In these games, there will be only one payoff in each cell, since “nature” doesn’t need payoffs.

Here’s an example. Let’s say that nature has two possible strategies in a game: it can rain or not rain where you are. You, in turn have two strategies. You can carry an umbrella, or leave it at home.

If you leave your umbrella at home, there are two possible outcomes. It may rain, in which case you will get wet, or it may not rain, and you will have a good outcome. You stay dry and don’t have to lug an umbrella around for no reason.

If you choose the umbrella strategy instead of leaving it at home, you also have two possible outcomes. If it rains, you stay dry. If it doesn’t rain, you will have to carry an umbrella around all day, looking stupid and encumbered for no good reason.

A matrix to describe this game might look like this:

The correct strategy choice in this game, of course, depends on the weather forecast’s probability of rain and its accuracy. It is called a stochastic game because the outcome depends on chance. It is called a “game against nature”, not because we’re talking about rain, but because we are playing against a complex system and not against an individual. The stock market, for example, would also be included in this definition of nature.

If these were the payoffs (I made them up), at what probability of rain would you switch strategies?

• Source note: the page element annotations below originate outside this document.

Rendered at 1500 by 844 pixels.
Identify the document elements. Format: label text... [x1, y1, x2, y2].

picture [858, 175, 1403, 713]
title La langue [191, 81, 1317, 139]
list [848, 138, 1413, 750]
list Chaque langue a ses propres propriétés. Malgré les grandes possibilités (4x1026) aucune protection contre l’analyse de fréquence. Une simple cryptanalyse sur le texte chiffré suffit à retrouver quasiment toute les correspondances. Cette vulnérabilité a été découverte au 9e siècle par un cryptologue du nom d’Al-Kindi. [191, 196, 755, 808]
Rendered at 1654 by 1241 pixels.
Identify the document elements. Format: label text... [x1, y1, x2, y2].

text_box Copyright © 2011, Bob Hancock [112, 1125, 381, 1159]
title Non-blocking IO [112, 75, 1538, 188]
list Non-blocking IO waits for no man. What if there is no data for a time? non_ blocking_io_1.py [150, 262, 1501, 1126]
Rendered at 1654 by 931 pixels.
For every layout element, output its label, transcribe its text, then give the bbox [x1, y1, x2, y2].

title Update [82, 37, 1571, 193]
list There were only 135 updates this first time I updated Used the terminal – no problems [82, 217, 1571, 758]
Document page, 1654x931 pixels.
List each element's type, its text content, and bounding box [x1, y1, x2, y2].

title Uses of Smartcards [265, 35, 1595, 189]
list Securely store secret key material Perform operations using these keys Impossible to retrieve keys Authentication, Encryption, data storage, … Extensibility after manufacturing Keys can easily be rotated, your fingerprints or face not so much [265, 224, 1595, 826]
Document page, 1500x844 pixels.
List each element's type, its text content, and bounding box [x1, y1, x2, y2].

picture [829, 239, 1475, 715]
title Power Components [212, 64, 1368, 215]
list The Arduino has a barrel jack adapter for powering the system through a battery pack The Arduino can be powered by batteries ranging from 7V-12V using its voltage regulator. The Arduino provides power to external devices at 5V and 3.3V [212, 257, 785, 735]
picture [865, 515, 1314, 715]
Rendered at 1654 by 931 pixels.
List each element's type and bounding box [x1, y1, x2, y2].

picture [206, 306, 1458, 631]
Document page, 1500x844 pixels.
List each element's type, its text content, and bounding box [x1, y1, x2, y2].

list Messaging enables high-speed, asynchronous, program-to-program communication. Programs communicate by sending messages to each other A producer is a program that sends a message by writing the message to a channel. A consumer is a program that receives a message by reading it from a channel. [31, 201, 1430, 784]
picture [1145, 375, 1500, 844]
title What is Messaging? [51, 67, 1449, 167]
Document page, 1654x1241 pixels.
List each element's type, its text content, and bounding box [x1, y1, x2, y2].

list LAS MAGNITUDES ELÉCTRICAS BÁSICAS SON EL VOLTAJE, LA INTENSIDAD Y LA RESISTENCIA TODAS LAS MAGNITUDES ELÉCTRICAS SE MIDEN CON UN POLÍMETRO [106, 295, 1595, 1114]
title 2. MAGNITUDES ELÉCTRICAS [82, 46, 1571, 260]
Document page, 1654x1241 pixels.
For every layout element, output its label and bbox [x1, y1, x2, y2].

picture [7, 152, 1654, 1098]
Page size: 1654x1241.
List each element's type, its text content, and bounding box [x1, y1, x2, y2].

I think we can gain some insight into some retirement financial decisions if we look at them from a game theory perspective. In particular, I think game theory can make us focus on all possible results of our financial decisions and not just the most likely outcomes. In my next few blogs, I’ll provide some examples from retirement finance and we’ll find out if you agree, starting with Game Theory and Social Security Benefits.



  1. I think I can see where this is going. I bought a plain-vanilla annuity 4 years ago at a payout rate I liked, but of course if I die tomorrow, that money will be gone, none of it available to my kids. If interest rates move up sharply, I will have stupidly short-changed myself.

    On the other hand, in any case, I still have the payout that I bargained for, and if I live to 105 I'll still get it (albeit much devalued by inflation).

    Have I "won" or have I "lost"? If I put the correct % of my available funds into this flooring strategy, in my mind I will have won in any case, but perhaps others would feel differently, especially if it mattered to them not to look "dumb", or if they interpret winning differently from me.

  2. That is SOOOO not where this is going.

    I have no knowledge of your financial situation but, if anything, game theory would probably suggest that you buy the annuity. Many game theory decision rules are based on avoiding the worst case loss (MAD and Prisoner's Dilemma, for example), which an annuity would do.

    Game theory lets you assign your own payoffs, so strategies work differently for different people.

    "Looking dumb" refers to walking around the Sahara in a rain coat. It has nothing to do with financial decisions.

    Stick with me a while longer.

  3. I guess I wasn't clear: I DO think I've won the game that I happen to be playing, which is to have a known, steady income stream, even if it isn't optimal. However, others may be playing a completely different one: make as much money as possible, even if there's a significant possibility of failure.

    1. You were quite clear about how you feel about your decision and I agree with you. You were unclear about where I'm going with this discussion.

  4. Good, I will check in later to find out. Thanks for interesting posts.

  5. Excellent! I promise to let you know where this is headed the instant that I know.